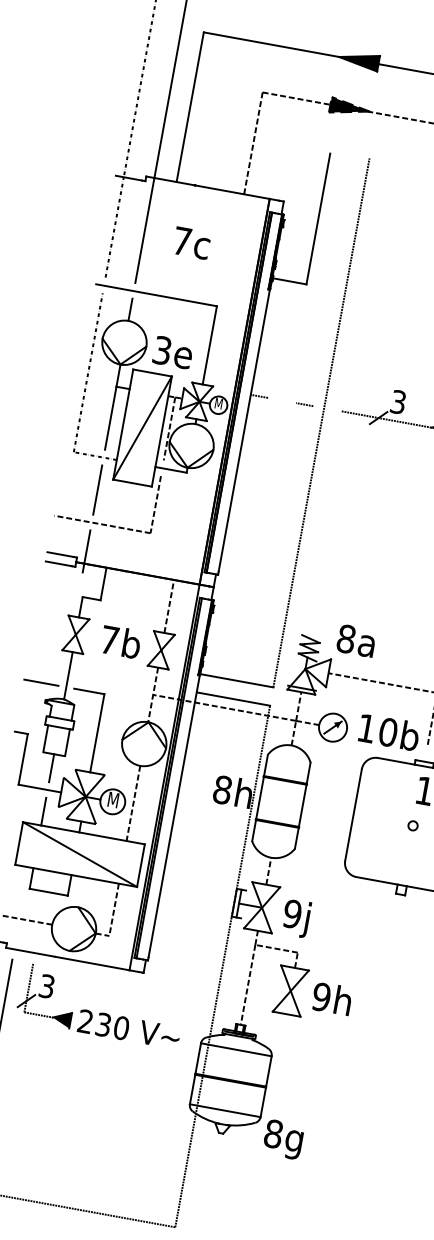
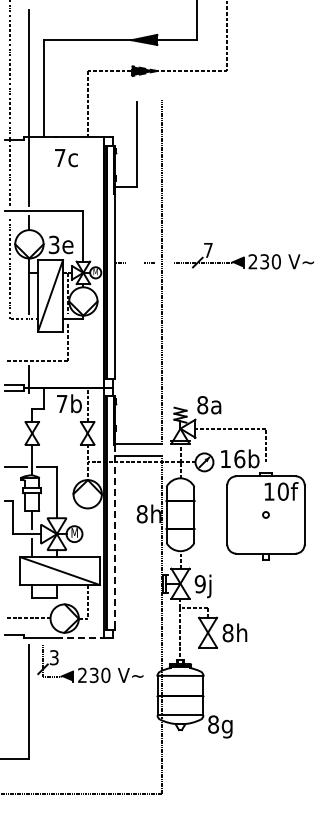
text: (191, 243) -> (66, 158), moved
text: (398, 402) -> (208, 250), 3 -> 7
line: (97, 489) -> (29, 339), removed
text: (121, 641) -> (69, 403), moved
text: (388, 731) -> (239, 458), 10b -> 16b
line: (133, 802) -> (87, 532), removed
line: (173, 816) -> (114, 536), solid -> dashed
line: (92, 964) -> (80, 638), solid -> dashed
text: (320, 997) -> (227, 633), 9h -> 8h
----------------
Provide only the number of lines in the listing above that contain "dashed".

◆ **TASK OUTPUT**: 2